== Supplied data ==

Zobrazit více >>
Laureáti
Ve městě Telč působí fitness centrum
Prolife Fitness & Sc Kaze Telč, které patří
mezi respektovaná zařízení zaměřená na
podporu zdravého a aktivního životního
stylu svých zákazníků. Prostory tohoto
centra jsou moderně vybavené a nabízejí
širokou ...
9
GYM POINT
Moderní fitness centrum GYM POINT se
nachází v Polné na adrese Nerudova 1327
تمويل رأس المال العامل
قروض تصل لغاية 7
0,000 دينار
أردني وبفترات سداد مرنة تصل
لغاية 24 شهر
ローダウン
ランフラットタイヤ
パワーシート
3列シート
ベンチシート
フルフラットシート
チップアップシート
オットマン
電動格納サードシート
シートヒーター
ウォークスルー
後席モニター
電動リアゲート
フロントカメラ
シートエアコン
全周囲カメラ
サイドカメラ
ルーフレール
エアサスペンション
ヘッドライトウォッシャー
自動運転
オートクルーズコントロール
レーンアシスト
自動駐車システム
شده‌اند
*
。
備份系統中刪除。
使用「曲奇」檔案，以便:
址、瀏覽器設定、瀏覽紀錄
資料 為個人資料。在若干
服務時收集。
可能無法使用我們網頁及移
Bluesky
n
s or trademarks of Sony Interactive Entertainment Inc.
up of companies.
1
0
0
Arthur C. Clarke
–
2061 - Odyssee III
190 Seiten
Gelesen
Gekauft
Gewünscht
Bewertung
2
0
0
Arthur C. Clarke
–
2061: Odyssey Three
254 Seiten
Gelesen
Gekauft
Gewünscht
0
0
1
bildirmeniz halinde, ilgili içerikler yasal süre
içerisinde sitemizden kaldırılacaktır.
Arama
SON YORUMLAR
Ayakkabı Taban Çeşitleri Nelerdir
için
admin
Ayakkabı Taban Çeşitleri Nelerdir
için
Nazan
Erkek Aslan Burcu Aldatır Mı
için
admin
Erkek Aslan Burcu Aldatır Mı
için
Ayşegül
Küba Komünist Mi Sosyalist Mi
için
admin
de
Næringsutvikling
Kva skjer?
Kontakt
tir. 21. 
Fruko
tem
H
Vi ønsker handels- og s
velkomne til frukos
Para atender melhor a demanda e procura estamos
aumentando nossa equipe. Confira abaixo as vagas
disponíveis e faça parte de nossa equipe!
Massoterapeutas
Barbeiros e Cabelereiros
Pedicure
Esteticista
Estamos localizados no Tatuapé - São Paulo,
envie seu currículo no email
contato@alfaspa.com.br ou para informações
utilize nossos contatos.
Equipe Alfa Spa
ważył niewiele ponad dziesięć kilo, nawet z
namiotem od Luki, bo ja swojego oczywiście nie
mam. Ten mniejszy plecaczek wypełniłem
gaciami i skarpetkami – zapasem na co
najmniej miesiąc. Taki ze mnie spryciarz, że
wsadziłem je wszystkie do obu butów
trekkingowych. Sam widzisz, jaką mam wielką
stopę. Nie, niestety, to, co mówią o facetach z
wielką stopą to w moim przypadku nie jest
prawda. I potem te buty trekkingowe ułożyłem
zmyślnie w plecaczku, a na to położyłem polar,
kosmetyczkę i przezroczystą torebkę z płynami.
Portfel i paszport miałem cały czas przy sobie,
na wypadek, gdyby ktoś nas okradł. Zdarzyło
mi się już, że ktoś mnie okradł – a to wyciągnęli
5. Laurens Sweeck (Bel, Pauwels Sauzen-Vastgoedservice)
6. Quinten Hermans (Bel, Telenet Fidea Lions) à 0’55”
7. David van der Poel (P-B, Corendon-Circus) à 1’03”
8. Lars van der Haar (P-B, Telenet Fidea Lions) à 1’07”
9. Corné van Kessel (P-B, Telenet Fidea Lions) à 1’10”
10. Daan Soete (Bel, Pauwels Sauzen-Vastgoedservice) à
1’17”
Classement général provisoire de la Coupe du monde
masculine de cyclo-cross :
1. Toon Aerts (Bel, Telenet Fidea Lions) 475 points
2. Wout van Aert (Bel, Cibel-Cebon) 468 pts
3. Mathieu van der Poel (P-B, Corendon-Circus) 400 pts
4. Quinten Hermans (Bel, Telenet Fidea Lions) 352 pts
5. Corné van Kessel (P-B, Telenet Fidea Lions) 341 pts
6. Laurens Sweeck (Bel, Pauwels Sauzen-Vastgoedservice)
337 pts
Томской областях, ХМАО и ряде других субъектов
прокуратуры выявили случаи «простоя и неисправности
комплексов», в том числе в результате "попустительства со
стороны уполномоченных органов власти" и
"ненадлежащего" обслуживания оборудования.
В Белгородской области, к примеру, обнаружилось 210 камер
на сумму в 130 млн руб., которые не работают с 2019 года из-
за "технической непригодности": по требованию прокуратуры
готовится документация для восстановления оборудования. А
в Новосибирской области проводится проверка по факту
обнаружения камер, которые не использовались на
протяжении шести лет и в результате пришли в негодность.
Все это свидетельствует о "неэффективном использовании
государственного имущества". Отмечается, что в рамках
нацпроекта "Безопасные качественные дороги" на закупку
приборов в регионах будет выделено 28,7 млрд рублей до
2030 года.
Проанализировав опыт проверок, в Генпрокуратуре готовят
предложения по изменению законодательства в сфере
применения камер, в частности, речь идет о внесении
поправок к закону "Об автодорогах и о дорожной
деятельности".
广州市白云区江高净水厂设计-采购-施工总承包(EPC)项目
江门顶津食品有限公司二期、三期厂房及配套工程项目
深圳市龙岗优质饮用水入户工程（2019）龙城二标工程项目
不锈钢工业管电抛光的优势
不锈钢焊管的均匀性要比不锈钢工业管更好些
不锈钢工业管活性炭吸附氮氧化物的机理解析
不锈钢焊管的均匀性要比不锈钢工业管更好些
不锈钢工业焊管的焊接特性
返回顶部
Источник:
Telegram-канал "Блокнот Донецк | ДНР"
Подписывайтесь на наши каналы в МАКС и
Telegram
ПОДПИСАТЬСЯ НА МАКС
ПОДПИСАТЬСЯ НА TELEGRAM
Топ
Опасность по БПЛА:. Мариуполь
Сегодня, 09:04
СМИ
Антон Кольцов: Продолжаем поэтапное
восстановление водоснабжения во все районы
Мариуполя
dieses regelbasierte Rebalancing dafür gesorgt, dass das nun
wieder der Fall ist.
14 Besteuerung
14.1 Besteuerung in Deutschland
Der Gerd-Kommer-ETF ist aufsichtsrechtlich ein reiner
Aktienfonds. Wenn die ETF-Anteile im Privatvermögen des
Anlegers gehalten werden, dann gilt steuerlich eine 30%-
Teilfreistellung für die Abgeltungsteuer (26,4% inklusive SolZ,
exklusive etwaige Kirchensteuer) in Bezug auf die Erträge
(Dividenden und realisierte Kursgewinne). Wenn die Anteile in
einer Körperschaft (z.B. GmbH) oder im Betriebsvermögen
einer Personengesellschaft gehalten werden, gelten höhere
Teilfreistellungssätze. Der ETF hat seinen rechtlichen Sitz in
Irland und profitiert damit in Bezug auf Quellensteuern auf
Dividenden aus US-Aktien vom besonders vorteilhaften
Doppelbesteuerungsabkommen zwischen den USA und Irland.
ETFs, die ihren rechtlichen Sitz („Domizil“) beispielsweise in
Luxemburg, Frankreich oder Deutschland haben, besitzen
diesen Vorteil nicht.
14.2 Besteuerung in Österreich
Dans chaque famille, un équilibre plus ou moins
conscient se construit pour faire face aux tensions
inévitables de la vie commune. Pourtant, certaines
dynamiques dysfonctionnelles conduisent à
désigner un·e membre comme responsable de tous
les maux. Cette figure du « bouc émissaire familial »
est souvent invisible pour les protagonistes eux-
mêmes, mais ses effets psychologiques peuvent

== Exercise aim ==
Return every line of the material in which the word "Irland" is found.

== Written answer ==
Irland und profitiert damit in Bezug auf Quellensteuern auf
Doppelbesteuerungsabkommen zwischen den USA und Irland.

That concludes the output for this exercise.